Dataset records
++++++
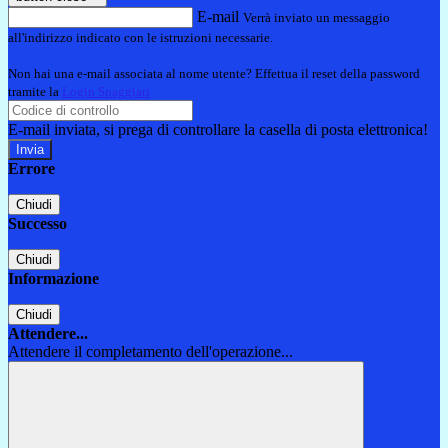
E-mail
Verrà inviato un messaggio
all'indirizzo indicato con le istruzioni necessarie.
Non hai una e-mail associata al nome utente? Effettua il reset della password
tramite la
Login Spaggiari
E-mail inviata, si prega di controllare la casella di posta elettronica!
Errore
Chiudi
Successo
Chiudi
Informazione
Chiudi
Attendere...
Attendere il completamento dell'operazione...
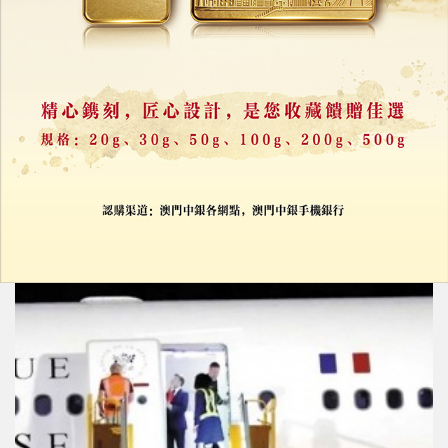
美網紅稱法國第一夫人是男的
馬克龍跨海提告
13/08/2025
33569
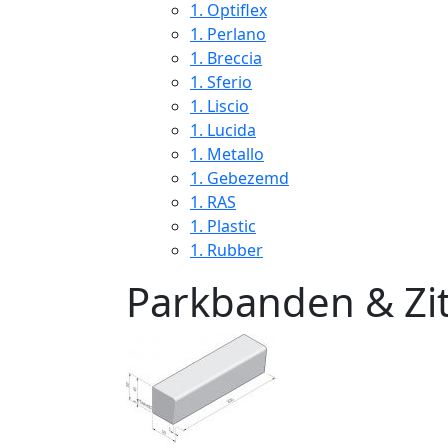
1.
Optiflex
1.
Perlano
1.
Breccia
1.
Sferio
1.
Liscio
1.
Lucida
1.
Metallo
1.
Gebezemd
1.
RAS
1.
Plastic
1.
Rubber
Parkbanden & Zi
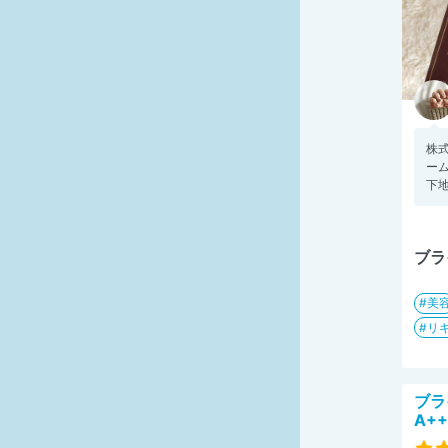
株式
ー
下地
ブラ
美
リ
ブラ
A++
++++++
WHAT NEEDS TO BE DONE
Convert every line of text in the listing above into a JSON list of strings, with one string per line and no blank lines. Leave the pictures out.

RESPONSE
[
  "E-mail",
  "Verrà inviato un messaggio",
  "all'indirizzo indicato con le istruzioni necessarie.",
  "Non hai una e-mail associata al nome utente? Effettua il reset della password",
  "tramite la",
  "Login Spaggiari",
  "E-mail inviata, si prega di controllare la casella di posta elettronica!",
  "Errore",
  "Chiudi",
  "Successo",
  "Chiudi",
  "Informazione",
  "Chiudi",
  "Attendere...",
  "Attendere il completamento dell'operazione...",
  "美網紅稱法國第一夫人是男的",
  "馬克龍跨海提告",
  "13/08/2025",
  "33569",
  "1.",
  "Optiflex",
  "1.",
  "Perlano",
  "1.",
  "Breccia",
  "1.",
  "Sferio",
  "1.",
  "Liscio",
  "1.",
  "Lucida",
  "1.",
  "Metallo",
  "1.",
  "Gebezemd",
  "1.",
  "RAS",
  "1.",
  "Plastic",
  "1.",
  "Rubber",
  "Parkbanden & Zi",
  "株式",
  "ー",
  "下地",
  "ブラ",
  "美",
  "リ",
  "ブラ",
  "A++"
]